И, прежде, чем Лёва успел возразить, исполнил. Трижды. После третьего удара меч, наконец, вырвался из десницы трудолюбивого кандидата в богатыри и упорхнул в кусты, а гигант, прервав храп, неожиданно резво вскочил и умчался за горизонт, прикрыв ладонью ушибленное место и обиженно подвывая:

– Безнен тарих! Безнен тарих!

В самой гуще леса действительно обнаружился раскидистый дуб, у подножия которого справлял большую нужду крепкий татаро-монгольского вида старик. Судя по ядрёному запаху, мылся он не часто. Нимало не стесняясь, он завершил процесс и лишь затем, застёгивая штаны, поинтересовался:

– С этим-то вы, что ли, справились?

– Мы, – не стал отпираться Василий. – А кто это был?

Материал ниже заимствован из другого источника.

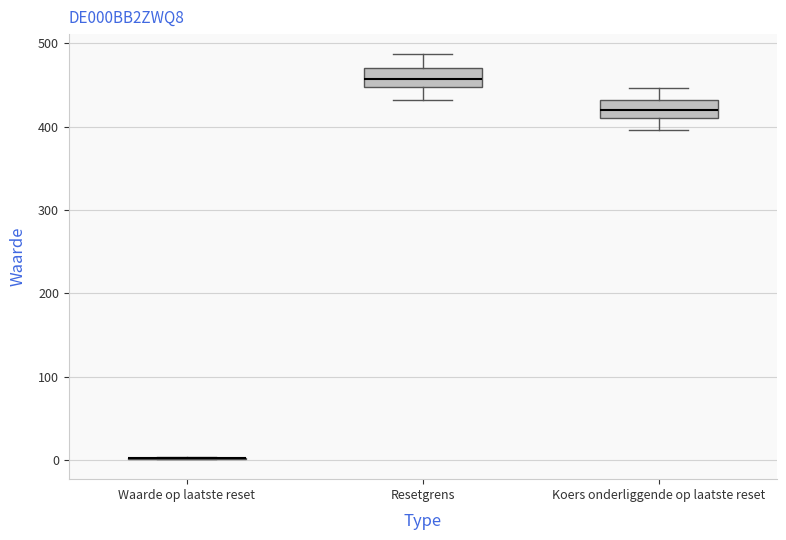

Reading left to right, read every box against the y-axis: the position of its median line, the range the box covers, and the ends of its whiskers. The values are not printed on the chart, so give them approximately, as read against the axis.

Waarde op laatste reset: box collapsed to a line at 0, whiskers 0 to 0
Resetgrens: median 460, box 450 to 470, whiskers 430 to 490
Koers onderliggende op laatste reset: median 420, box 410 to 430, whiskers 400 to 450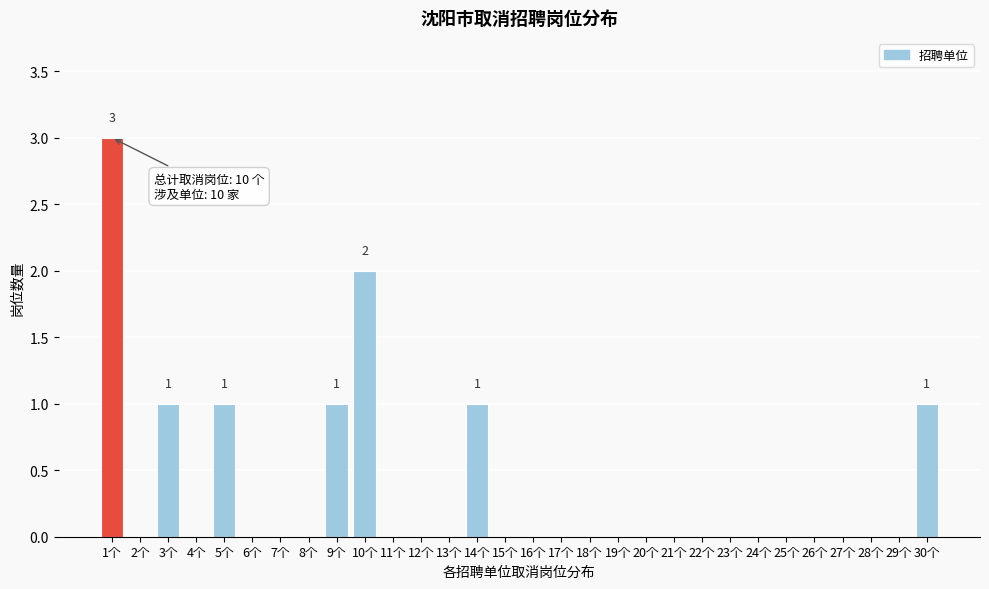

Reading left to right, what are all the values shown in this chart?

1个=3	2个=0	3个=1	4个=0	5个=1	6个=0	7个=0	8个=0	9个=1	10个=2	11个=0	12个=0	13个=0	14个=1	15个=0	16个=0	17个=0	18个=0	19个=0	20个=0	21个=0	22个=0	23个=0	24个=0	25个=0	26个=0	27个=0	28个=0	29个=0	30个=1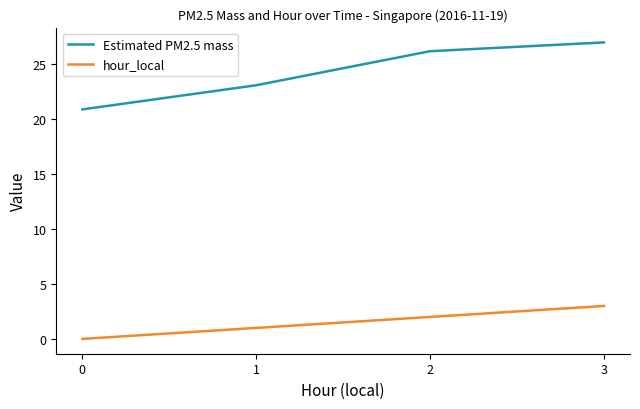

Is it true that hour_local equals 3.2 at 2?

False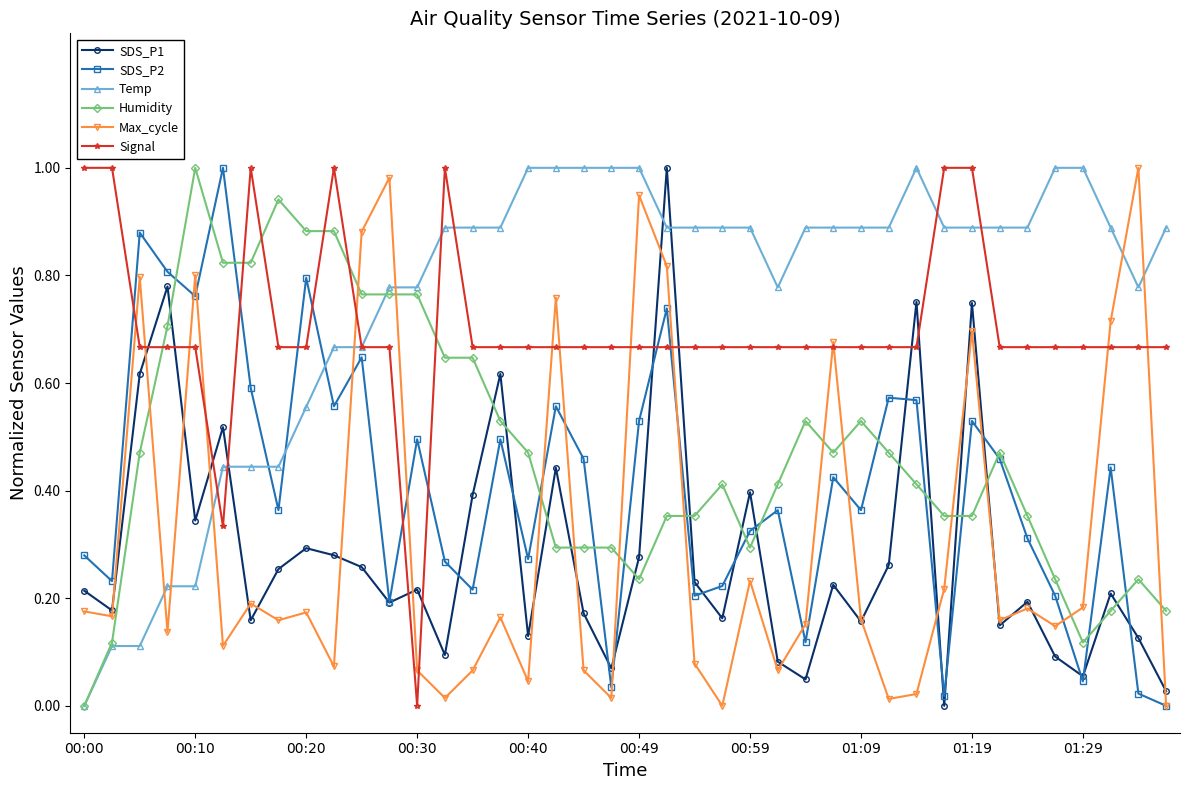

True or false: Temp has more than 0 interior local peaks.

True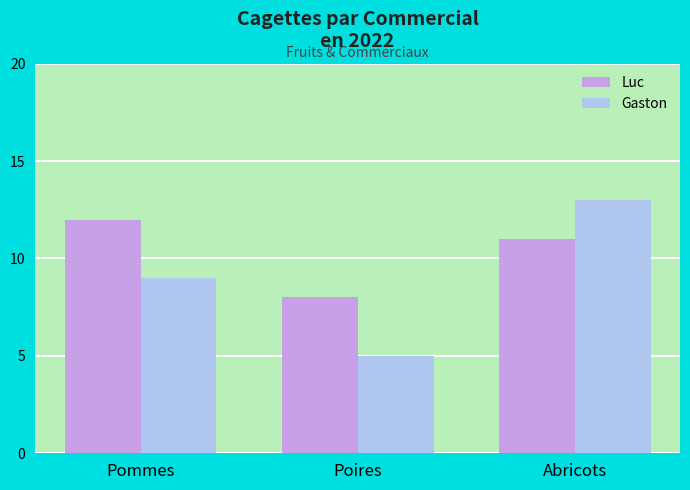

Reading left to right, list all the values displayed in this chart.

Luc: 12	8	11
Gaston: 9	5	13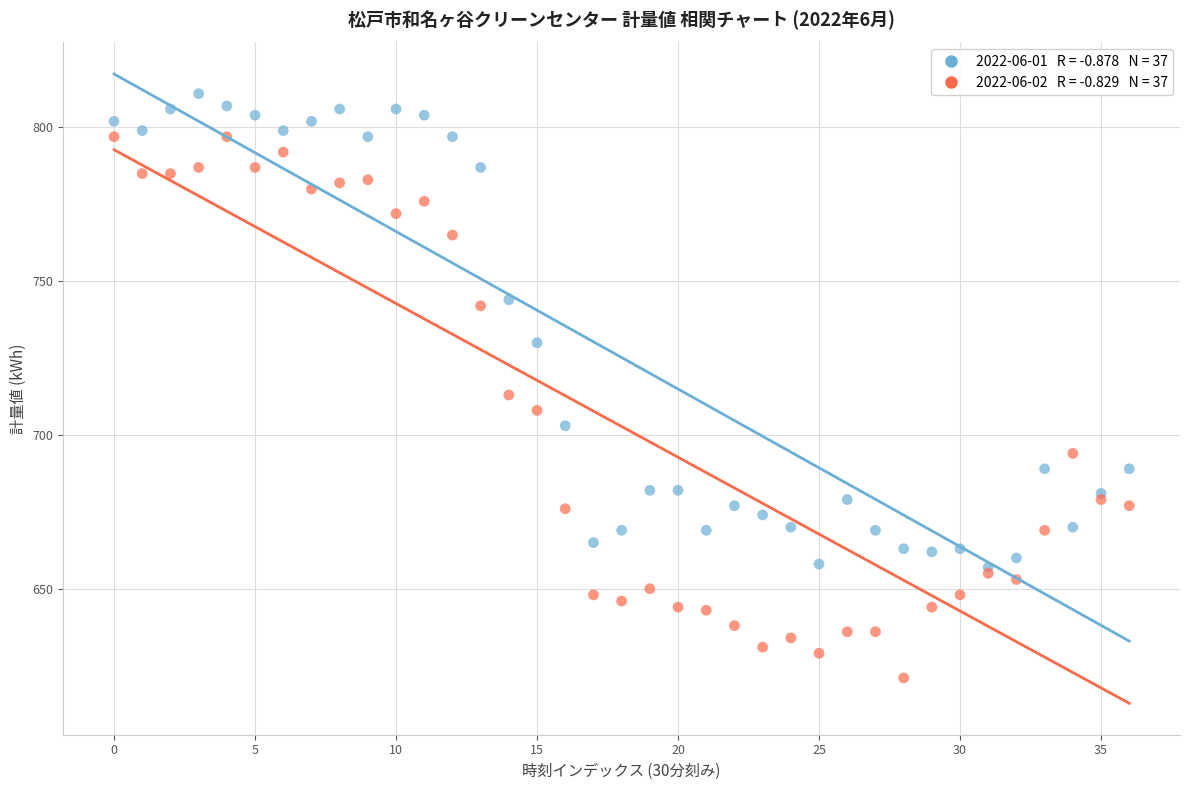

Across all series, what Y value is closest to 716?

713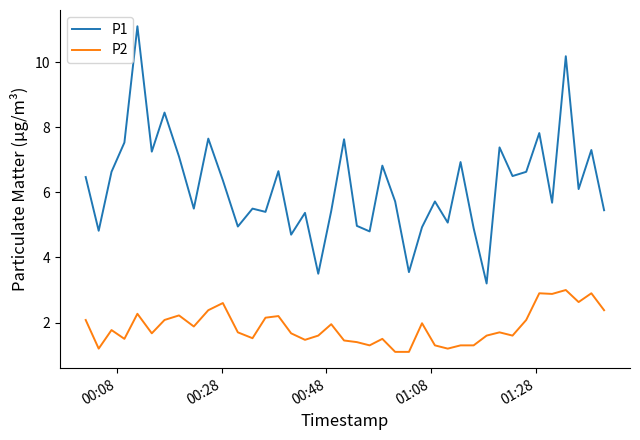

What is the greatest value displayed?

11.1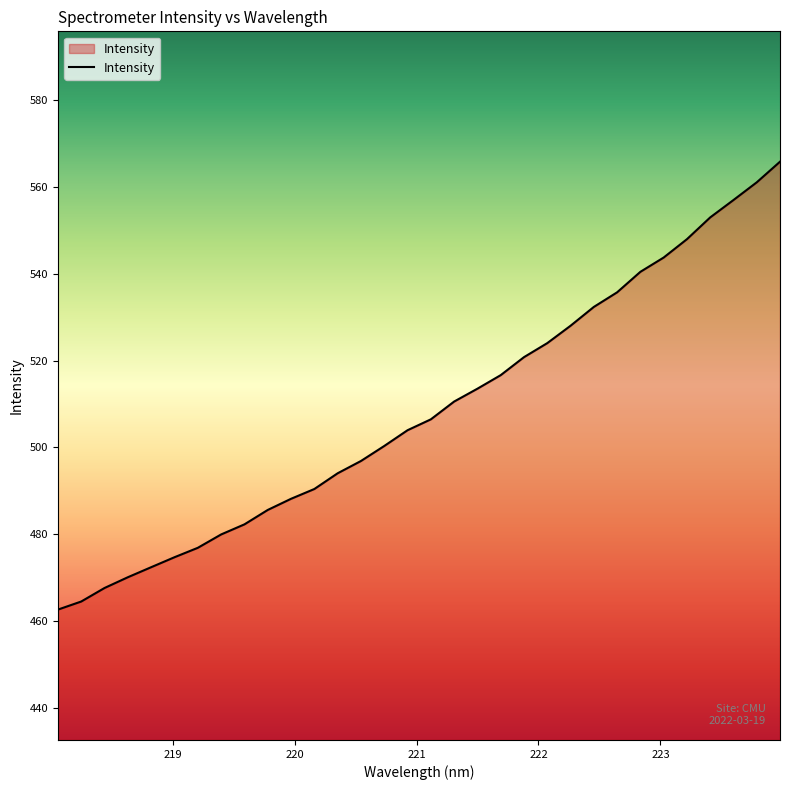

What is the greatest value displayed?

565.8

– Гном, – ответил пенсионер. – Хабарлог. Видный представитель своего племени, чтоб ему пусто было!

– Великоват он вроде – для карлика-то.

– Спорить он ещё со мной будет! – рассердился старик и обнял дерево с явным намерением на него вскарабкаться. – Генетика – слово такое слыхал? Шибко вредная наука. В общем, гном он и есть гном, но при этом ошибка природы. И главное – мало того, что лес загромоздил, так ещё пятку немытую к самому стволу моего дуба прислонил. Только слезть приналажусь – а ироду, видать, щекотно, он как брыкнёт – я назад. Четверо суток меня промурыжил: ни пожрать, ни оправиться. Так что сердечная вам благодарность, сынки. А теперь идите уж, куда шли. Недосуг мне.

– Погодите, – вспомнил Лёва, – а вы, случайно, не Сергей Олегович?

– Что?! – осерчал пенсионер – Соловей Одихмантьевич я! Здешний лесничий, не слыхал?! А ну, валите отсюдова! Обзывать ещё по-всякому будут.

– Жаль, – огорчился Куперийский. – А вы не в курсе случайно, где живёт Сергей Олегович? Ему привет от Семёна Дмитриевича.

– А, – мгновенно подобрел древесный старец. – Тогда спасибо. Только и он не Семён Дмитриевич никакой, а Соломон Давидович вовсе. Семён Дмитриевич да Сергей Олегович – это мы так друг друга в юности звали. Мы тогда в одном комитете богомола работали, вот и переименовались, чтоб народу вокруг удобнее было обращаться. По молодости-то все мы интернационалисты да богомольцы. Мудрость и атеизм – это к старости приходит, сынки. Да… А вы всё-таки давайте, идите себе. А ежели насчёт грибов…

* * *

Гавриил Романович Державин, который до Пушкина считался великим русским поэтом, очень хотел кому-нибудь свой портрет подарить. Имелся у него лишний портретик, и мечтал Державин от него как-нибудь отделаться. Он уж и Жуковскому его пытался всучить, и Грибоедову, и Баратынскому – ни в какую! Даже Кюхельбекер – уж на что немец – и тот не взял! Случилось тут Гавриле Романовичу в Царскосельский Лицей заглянуть, увидел он там мальчишку вертлявенького нехорошей наружности, пожалел его. «Куда ж ты, – говорит, – теперь с таким лицом денешься? От тебя же все благородные дамы шарахаться будут! Слыхал, ещё и стишки дрянные кропаешь. На вот и не кривляйся больше!» И протянул свой портрет. А это был маленький Саша Пушкин. Он портретик цоп – и в момент начертал на нём: «Победителю ученику от побеждённого учителя». «Всё, – говорит, – теперь я, а не ты, самый великий русский поэт!» Чтобы скандала не было, пришлось Державину в гроб сходить.